A Russian-backed court in occupied Ukraine on Wednesday sentenced a Colombian man to 19 years in prison for fighting for Kyiv’s army.
Moscow has jailed several foreign fighters that its troops have captured in eastern Ukraine, prosecuting them as mercenaries, not as prisoners of war protected under the Geneva Convention.
In a statement, Russia’s Prosecutor General said the Supreme Court in the Russian-controlled Donetsk region had sentenced a man it named as Oscar Mauricio Blanco Lopez to 19 years in jail.
It said the man, whose age it gave as 42, had arrived in Ukraine in May 2024 to sign-up to the Ukrainian army and had been “taken prisoner by Russian servicemen” in December 2025.
The court published a video showing him standing behind metal bars, expressionless, as the verdict was read out.
Last week, the same court sentenced a British man to 13 years in prison, also for fighting for Ukraine.
Meanwhile, with a generous handful of hay and some firm nudges, stud farm workers in Ukraine’s southern Zaporizhzhia region coax a bay horse onto a lorry that will evacuate the animal to safety.
The danger for the stud farm has been creeping closer for months, with Russia pounding the region with air strikes that kill civilians and pose a mortal threat for the animals.
The state-owned stud farm currently houses 130 horses, some of which had already been evacuated from elsewhere in Zaporizhzhia or from the neighbouring Dnipropetrovsk region in Ukraine’s central east.
“We are currently transferring the horses at this stud farm to other stud farms in Ukraine,” director of the state-owned enterprise “Horse Breeding of Ukraine” Vitaliy Brovko told AFP.

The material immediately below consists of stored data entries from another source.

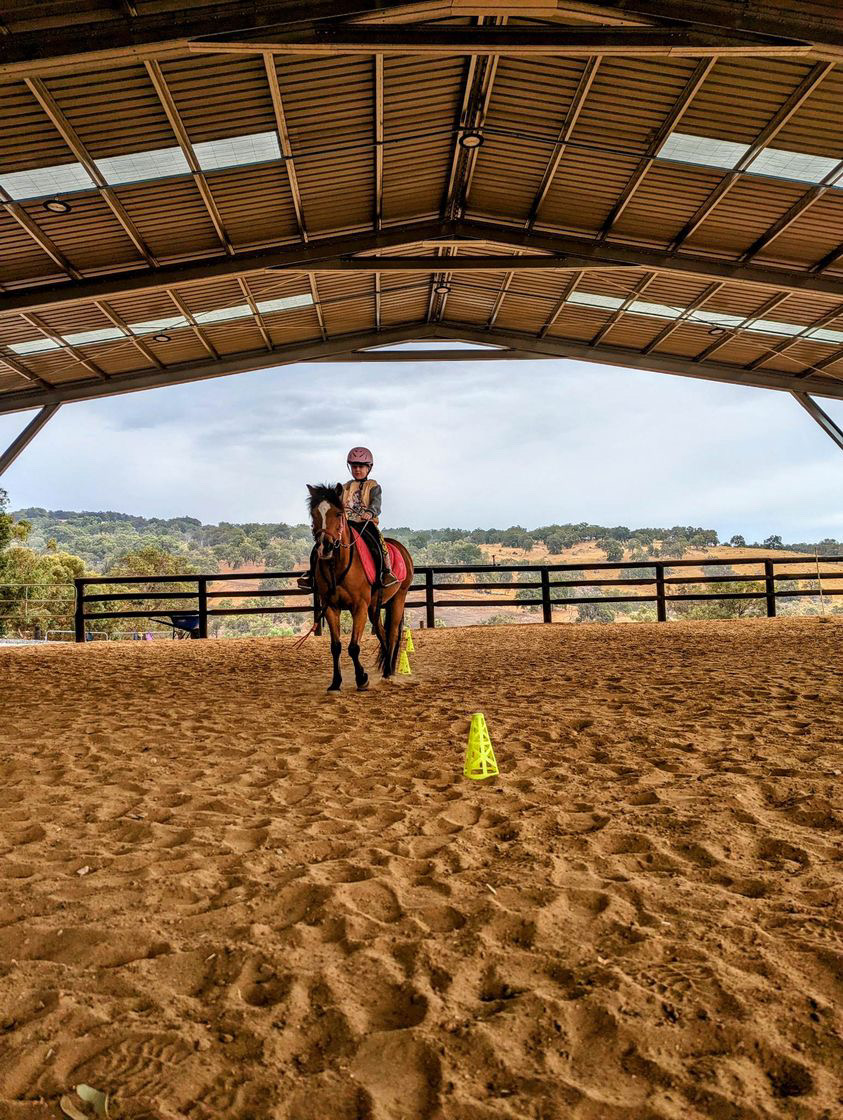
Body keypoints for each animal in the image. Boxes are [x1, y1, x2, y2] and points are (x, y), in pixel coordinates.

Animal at [306, 484, 415, 691]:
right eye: (314, 514)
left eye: (338, 513)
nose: (325, 547)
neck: (338, 566)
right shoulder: (331, 607)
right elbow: (336, 647)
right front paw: (335, 682)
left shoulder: (359, 607)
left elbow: (354, 647)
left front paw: (362, 678)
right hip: (374, 607)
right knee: (382, 633)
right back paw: (387, 669)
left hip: (398, 599)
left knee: (392, 634)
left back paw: (388, 673)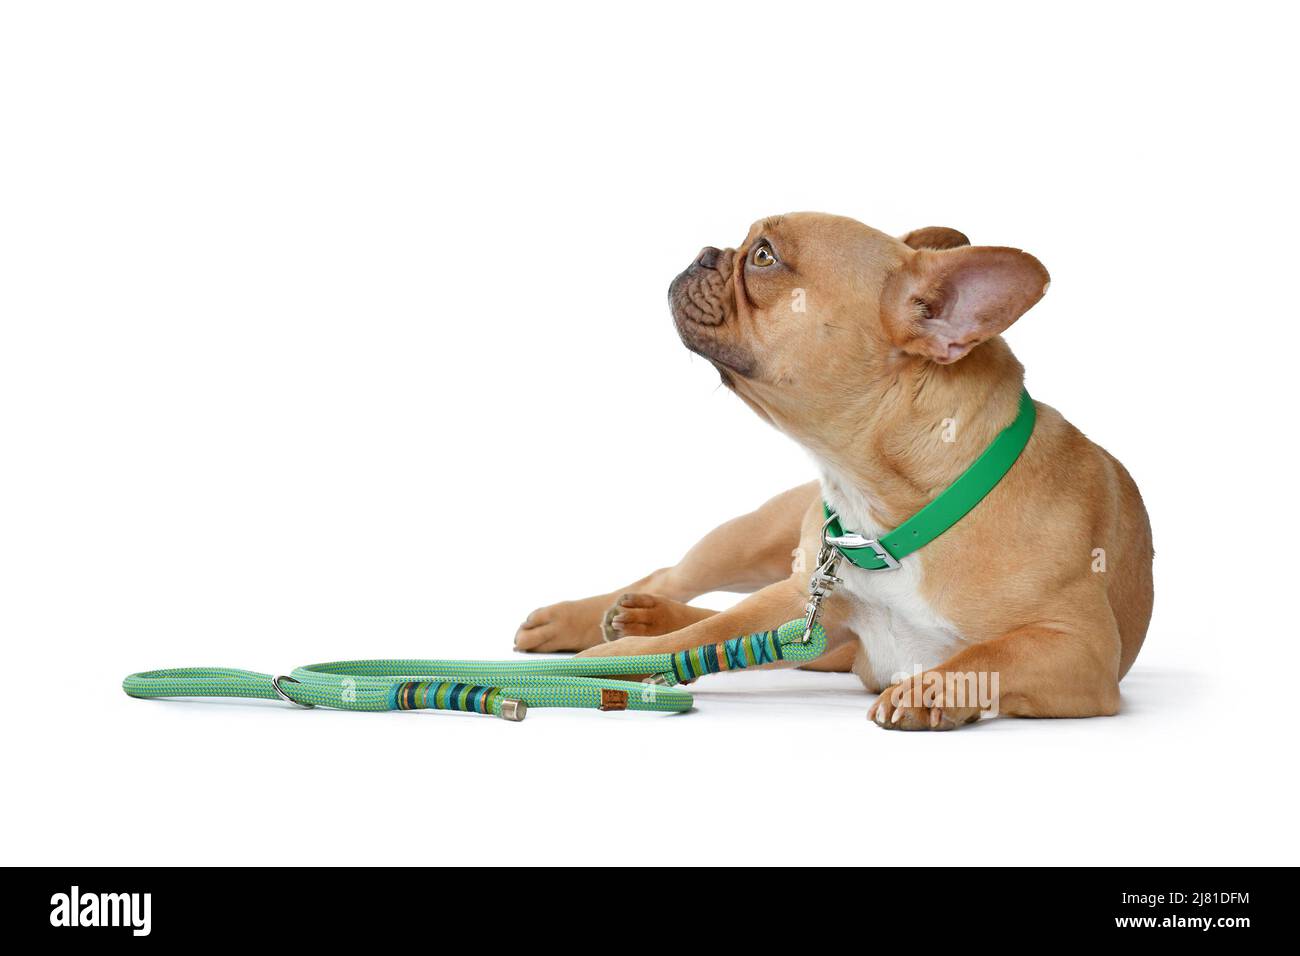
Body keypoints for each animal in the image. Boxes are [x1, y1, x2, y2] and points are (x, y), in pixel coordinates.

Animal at [512, 213, 1154, 728]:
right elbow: (701, 636)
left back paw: (641, 619)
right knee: (676, 577)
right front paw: (608, 663)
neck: (892, 509)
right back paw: (592, 619)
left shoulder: (1079, 648)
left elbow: (988, 656)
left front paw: (932, 690)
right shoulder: (803, 599)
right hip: (751, 541)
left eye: (764, 256)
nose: (704, 252)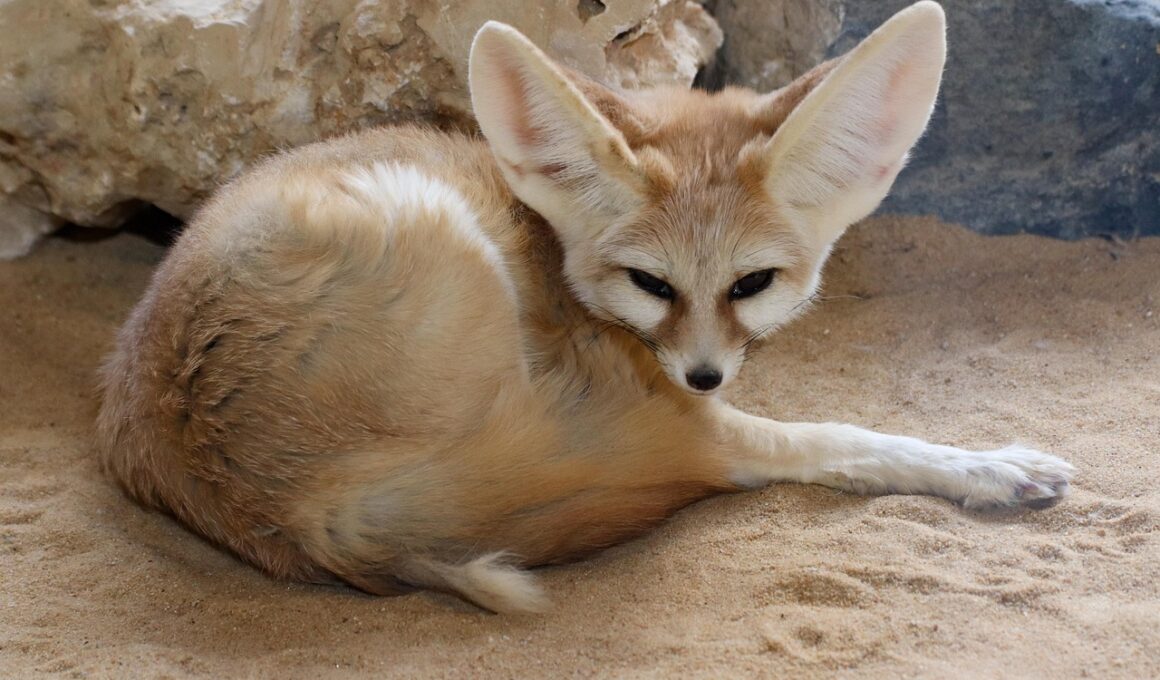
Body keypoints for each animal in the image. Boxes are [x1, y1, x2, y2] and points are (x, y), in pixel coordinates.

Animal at [94, 1, 1073, 613]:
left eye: (751, 285)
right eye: (652, 285)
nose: (704, 374)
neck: (548, 240)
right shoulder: (687, 409)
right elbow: (851, 440)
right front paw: (985, 465)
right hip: (441, 232)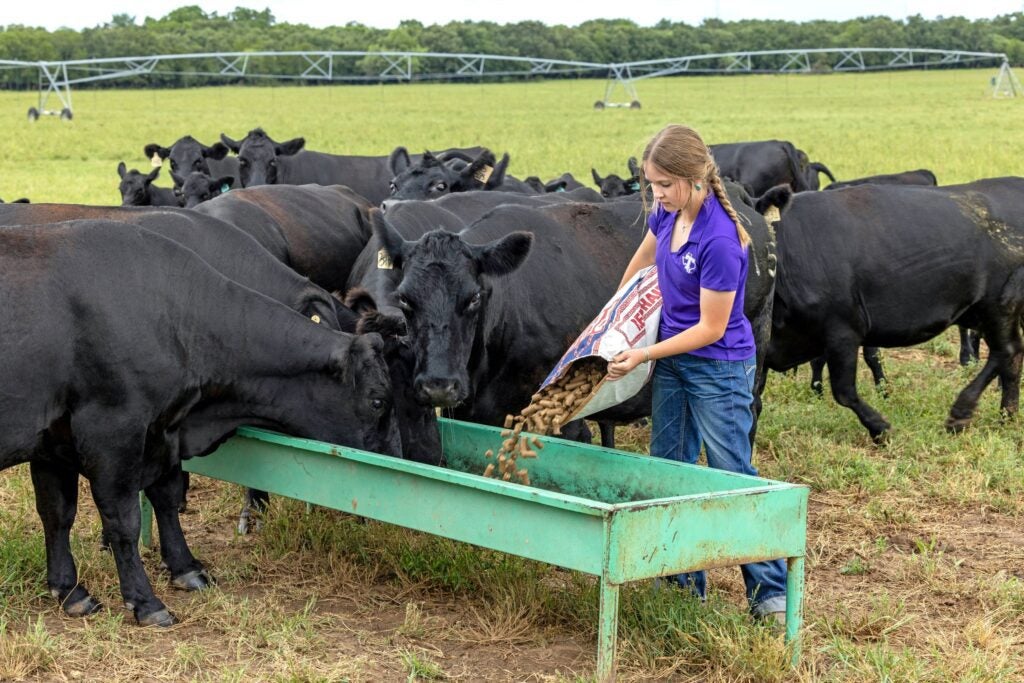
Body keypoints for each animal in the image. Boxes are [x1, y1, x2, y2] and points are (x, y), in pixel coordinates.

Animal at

At the beginning of the Russian invasion in 2022, the farm’s stables were hit with a missile, leaving one horse wounded and others traumatised.
“They didn’t go into the stables for two weeks, and day and night, they ran to the stables, turned around and ran back,” Mykhailo Sych, a branch director at the “Horse Breeding of Ukraine” told AFP.
The threat has been looming ever since.
“There have been cases where horses had miscarriages from stress,” the horse farm worker Oleksandr Konyakhin told AFP.
“Now there are no strikes, only explosions can be heard, and the horses have gradually gotten used to it,” Konyakhin added.
Animals have suffered along with people throughout the almost four-year war, with Russian strikes hitting stables and zoos.
In October, a Russian drone attack sparked a fire on a farm in Ukraine’s northeast. The blaze killed some 13,000 pigs.
A month prior, seven horses were killed in the Kyiv region during a large-scale Russian attack which hit an equestrian club.
“Ukrainian animals have once again become targets of Russian missiles and drones,” the Ukrainian foreign ministry said on X condemning the attack in September.
“The world cannot stand aside while a terrorist state takes lives –- human or animal -– every single day,” it said.
Zoos across Ukraine have been damaged throughout the war, with one attack killing a ram in the Odesa zoo in June.
In the Zaporizhzhia stud farm, the evacuations continued, with over a dozen transports already carried out.
“If the situation worsens, we will evacuate the entire stud farm,” Vitaliy Brovko said.